Nel 2021, l’iniziativa di Florentino Pérez per creare una Superlega esclusiva – riservata a pochi club d’élite – fu interrotta praticamente in culla. Oggi, a distanza di quattro anni, le idee di quei top club tornano a farsi sentire. La società A22, con sede a Madrid e erede delle ambizioni della Superlega, ha avviato un dialogo con la UEFA per ridisegnare la Champions League, questa volta in maniera più “costruttiva”.
L’ECA, guidata da Nasser Al-Khelaifi e con oltre 750 club affiliati (29 dei quali italiani), è diventata un interlocutore chiave. Nato per tutelare gli interessi dei club europei, l’associazione sembra oggi orientata soprattutto verso le esigenze dei top team. Essendo finanziata dalla UEFA, fatica però a essere completamente indipendente.
Il presidente della Lega Serie A, Ezio Simonelli, ha sottolineato l’importanza di evitare conflitti tra interessi dei club e delle leghe, ricordando il ruolo di coordinamento svolto da Luigi De Siervo.

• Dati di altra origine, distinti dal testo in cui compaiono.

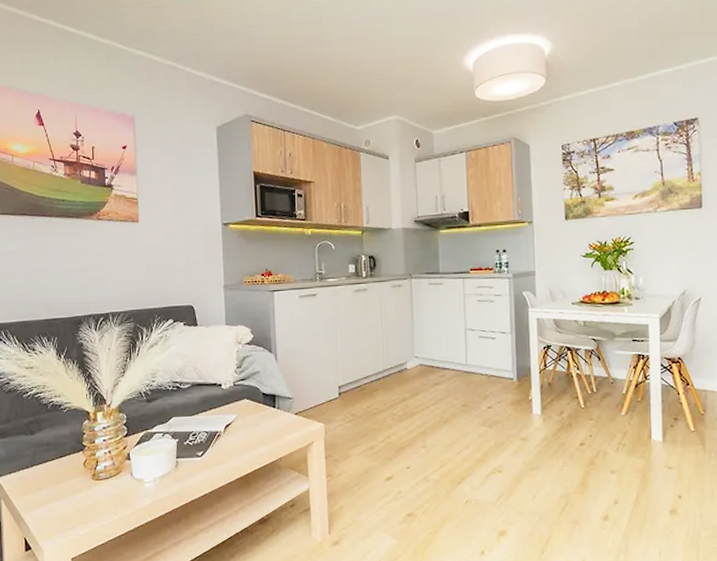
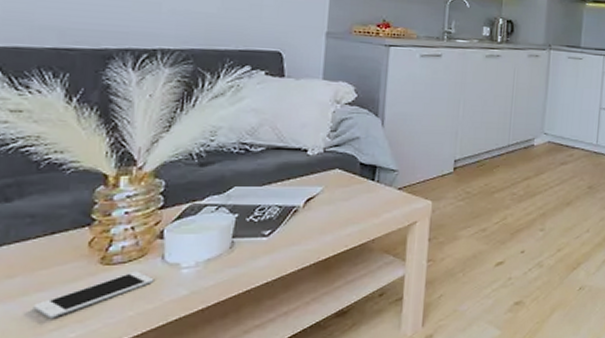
cell phone: none [56,485,128,520] -> present [33,271,155,319]

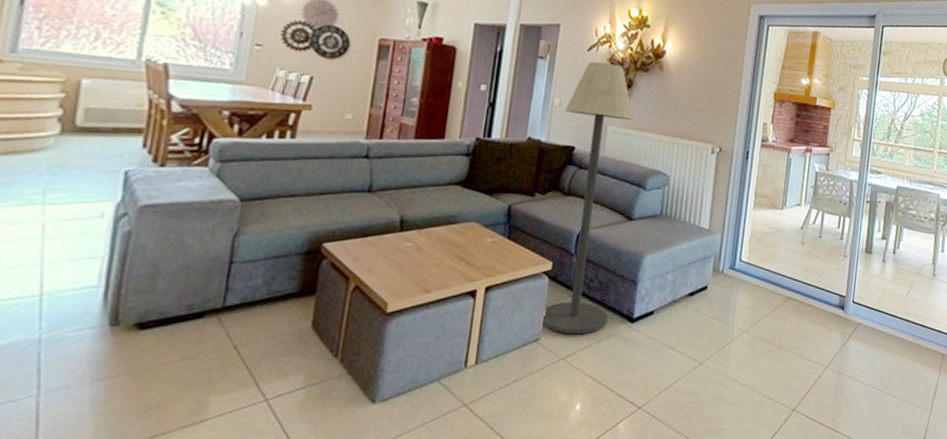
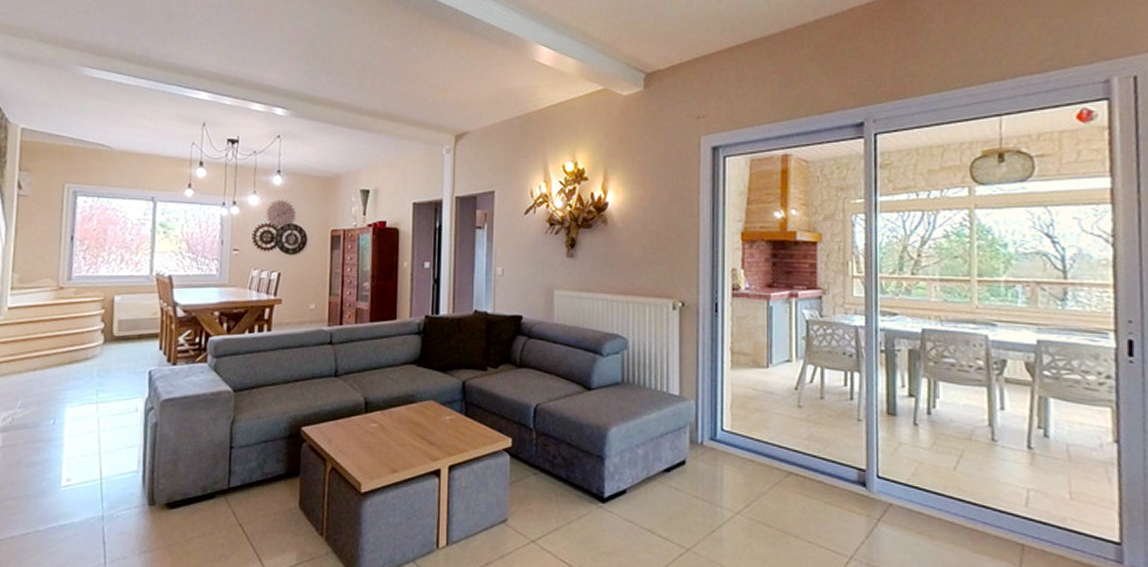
floor lamp: present [540,61,633,335] -> none [506,224,580,516]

Secondo indiscrezioni, UEFA e A22 stanno progettando un format che entrerà in vigore dal 2027, al termine dell’attuale contratto televisivo. Le 36 squadre attuali sarebbero divise in due fasce da 18: le prime 8 della fascia con ranking UEFA più alto si qualificherebbero direttamente agli ottavi di finale.
Un’altra novità riguarda i diritti televisivi: la Champions non sarebbe più trasmessa dai broadcaster tradizionali, ma tramite Unify, una piattaforma streaming dedicata. Questo comporterebbe costi inferiori per gli spettatori e maggiori ricavi pubblicitari, ma metterebbe a rischio il modello economico dei campionati nazionali.

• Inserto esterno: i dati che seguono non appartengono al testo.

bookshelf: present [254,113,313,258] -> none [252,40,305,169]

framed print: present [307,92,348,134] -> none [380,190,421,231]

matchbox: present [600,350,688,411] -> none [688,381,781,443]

Se il nuovo modello venisse approvato, le leghe domestiche rischierebbero un progressivo impoverimento, con una forbice sempre più ampia tra pochi grandi club partecipanti alla Champions e le squadre escluse. Questo potrebbe alterare l’equilibrio competitivo dei campionati e ridurre la rilevanza sportiva delle leghe nazionali.
A sostegno delle leghe europee, il Parlamento europeo ha recentemente approvato una risoluzione sul “ruolo delle politiche dell’UE nel rafforzamento del modello sportivo europeo”, ribadendo l’opposizione a progetti di secessione come la Superlega e a iniziative che privilegiano il profitto di pochi rispetto alla competizione aperta.

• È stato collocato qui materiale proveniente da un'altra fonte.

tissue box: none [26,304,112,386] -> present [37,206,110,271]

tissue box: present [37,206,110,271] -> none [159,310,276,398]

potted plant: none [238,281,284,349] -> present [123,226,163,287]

L’Associazione delle Leghe Europee ha accolto con favore il voto, sottolineando i valori di equità, merito sportivo e solidarietà, che costituiscono la base del calcio nazionale. Anche il presidente UEFA, Aleksander Ceferin, ha commentato:
“L’Europa difende il suo modello calcistico, che è al servizio della società nel suo complesso e non solo del profitto di pochi.”
Resta però da vedere se, oltre alle parole, arriveranno decisioni concrete capaci di salvaguardare il calcio di tutti i club europei e non solo dei top team.